───── Source data ─────

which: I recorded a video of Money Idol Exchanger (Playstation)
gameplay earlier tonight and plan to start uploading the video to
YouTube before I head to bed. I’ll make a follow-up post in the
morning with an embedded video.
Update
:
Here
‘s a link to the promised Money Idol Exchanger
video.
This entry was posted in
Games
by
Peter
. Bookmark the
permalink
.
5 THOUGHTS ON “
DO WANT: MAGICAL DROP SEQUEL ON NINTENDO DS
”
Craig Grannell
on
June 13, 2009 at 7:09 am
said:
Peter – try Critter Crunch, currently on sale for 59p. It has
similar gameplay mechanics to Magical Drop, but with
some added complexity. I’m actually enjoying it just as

─────

• Task objective: Scan the records above. Return every line with "Idol" in it.

• Task response:
which: I recorded a video of Money Idol Exchanger (Playstation)
‘s a link to the promised Money Idol Exchanger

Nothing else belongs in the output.